Cedric's death had aged him, and it finally hit him the extent of you know who's reach.

And it frightened me. It made me feel impotent to see Harry go through so much and be able to do nothing.

Harry's summer was one of the worst. He was constantly plagued with nightmares of the event. I knew because everyday I watched over him. It was actually I who warned Mrs. Figg. The rest was a mere made up story. That year I gave Harry the best of my support. When I found out what that woman had been doing to Harry I was simply fuming with anger. What kind of punishment is that?! I barely managed to restrain myself. But do something, I could not. I warned Harry to keep quiet. But no he went on making her even more furious with the truth.

In the end she deserved what she got.

I was one of the last people to find out about Harry's trip to the Department of Mysteries. The moment I did, I wanted to rush to his side, but I could not. Dumbledore's orders. It was even worse finding out about Sirius Black. Harry … oh my poor Harry. But still Dumbledore would not let me see Harry, said it was for the best.

But the moment I saw Harry I hurried to his side, as calmly as possible.

"Harry?"

"Yes Professor?" he asked somewhat reluctant. I could tell he had no wishes to talk to me or anyone else for that matter.

"Are you ok, Harry?" I asked realizing what a foolish question that was. Of course he's not ok. His godfather is dead.

Harry stared intently into my eyes. And I looked into his eyes … into those eyes that remind me so of Lily's.

He nodded.

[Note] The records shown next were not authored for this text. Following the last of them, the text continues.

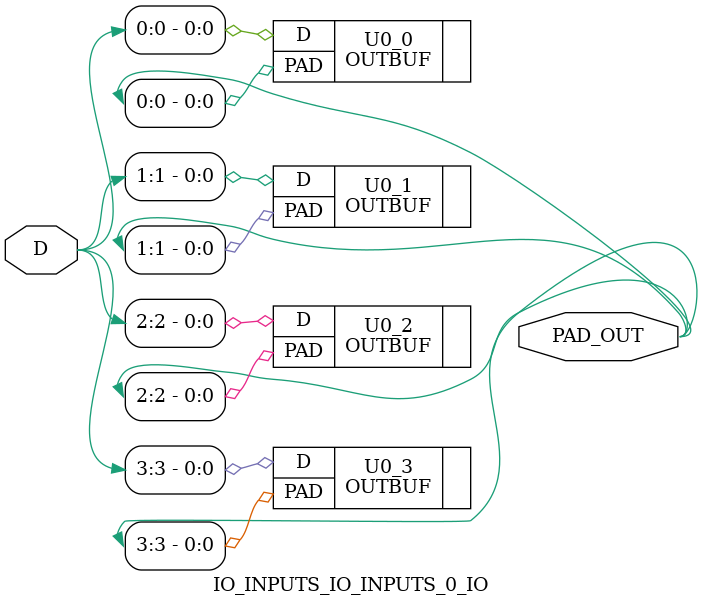
<source format=v>
`timescale 1 ns/100 ps


module IO_INPUTS_IO_INPUTS_0_IO(
       PAD_OUT,
       D
    );
output [3:0] PAD_OUT;
input  [3:0] D;

    
    OUTBUF #( .IOSTD("LVCMOS33") )  U0_0 (.D(D[0]), .PAD(PAD_OUT[0]));
    OUTBUF #( .IOSTD("LVCMOS33") )  U0_3 (.D(D[3]), .PAD(PAD_OUT[3]));
    OUTBUF #( .IOSTD("LVCMOS33") )  U0_2 (.D(D[2]), .PAD(PAD_OUT[2]));
    OUTBUF #( .IOSTD("LVCMOS33") )  U0_1 (.D(D[1]), .PAD(PAD_OUT[1]));
    
endmodule

</source>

He lied.

"Don't give up," I whispered before walking away.

At least he still has his friends … and me.

The sixth year was the hardest for me. I have a confession to make, a great secret I have hidden for so long now.

I loved Dumbledore.

At least Dumbledore managed to somewhat help Harry that year, something I could not do.

The year began good, well as good as can be expected seeing now everyone has chosen to see the truth. Voldemort has returned

But as for Harry I sensed a great turmoil inside of him. Countless times he warned Dumbledore about Malfoy and Severus. But Dumbledore had perhaps too much faith, too much trust in Severus. And to this day I do not know if Snape betrayed us or if ……

When Dumbledore's end came, it was a great pain for everyone. For me, For Harry, for the school.

Who would protect Harry now?

I would. I will. I will be watching over him

The final battle approaches and I know Harry will triumph. At what price I do not know. But I hope the price is not too high.

I hope for all this to be over. For Harry to finally be able to walk, to sleep, to drink, to dress, to talk, to live without the burden of the fate of the world on his shoulders.

I can only hope.

Thanks for reading it. It was kind of short, and not very developed, maybe one day I'll come back to this, edit it, and who knows? A whole new idea!